Reproduce word for word the lines between those holding "vfov_deg: 17.7" and "exposure_s: 1/125", inclusive, and nothing else from the data below.

######

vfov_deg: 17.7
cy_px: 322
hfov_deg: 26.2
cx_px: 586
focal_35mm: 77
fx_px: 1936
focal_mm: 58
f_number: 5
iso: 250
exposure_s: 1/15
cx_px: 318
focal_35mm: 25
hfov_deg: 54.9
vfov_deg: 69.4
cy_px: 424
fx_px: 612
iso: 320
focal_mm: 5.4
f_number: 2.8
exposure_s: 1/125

######

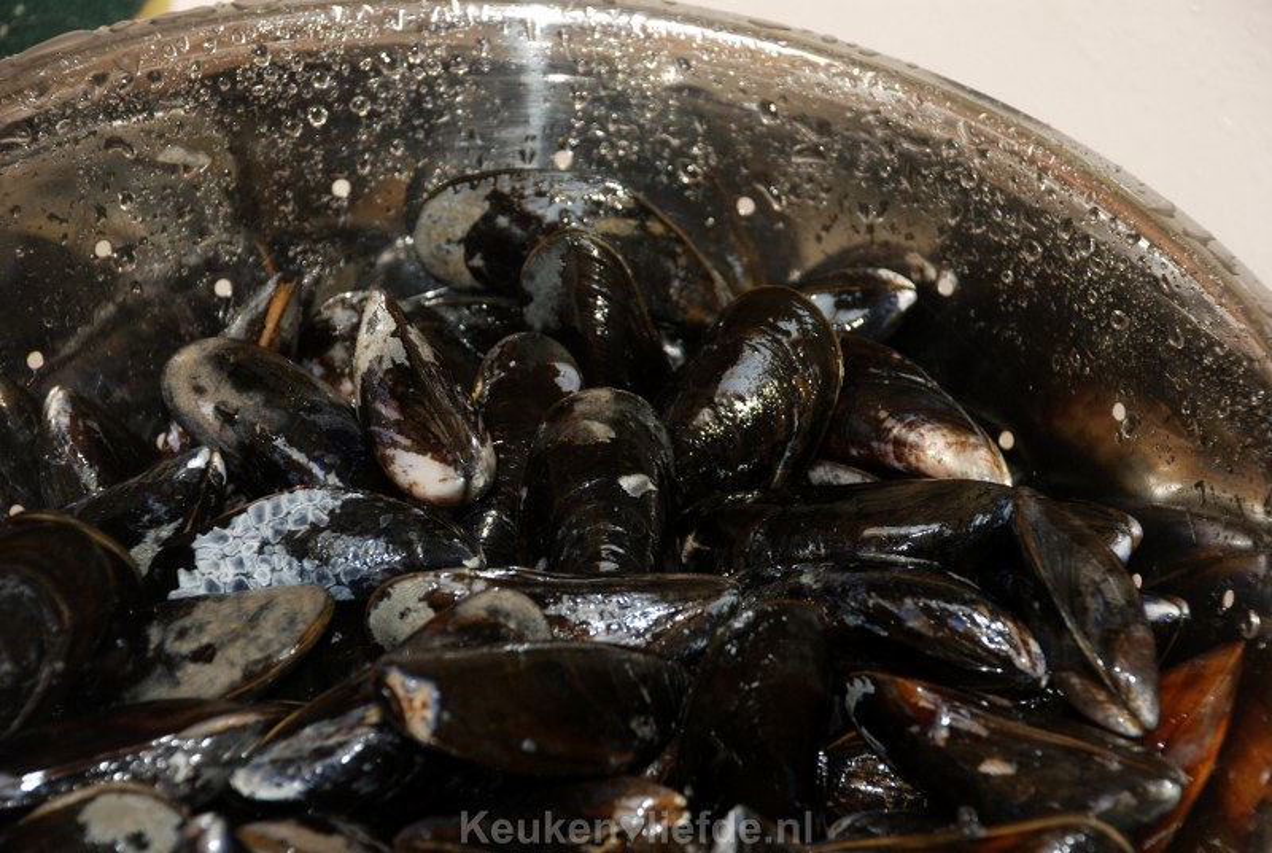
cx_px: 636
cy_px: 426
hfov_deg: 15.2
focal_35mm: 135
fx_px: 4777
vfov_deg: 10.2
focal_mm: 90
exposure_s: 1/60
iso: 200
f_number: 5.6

######

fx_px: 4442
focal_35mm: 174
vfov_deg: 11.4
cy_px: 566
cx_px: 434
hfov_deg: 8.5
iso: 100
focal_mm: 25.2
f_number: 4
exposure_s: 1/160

######

*REPLY*
vfov_deg: 17.7
cy_px: 322
hfov_deg: 26.2
cx_px: 586
focal_35mm: 77
fx_px: 1936
focal_mm: 58
f_number: 5
iso: 250
exposure_s: 1/15
cx_px: 318
focal_35mm: 25
hfov_deg: 54.9
vfov_deg: 69.4
cy_px: 424
fx_px: 612
iso: 320
focal_mm: 5.4
f_number: 2.8
exposure_s: 1/125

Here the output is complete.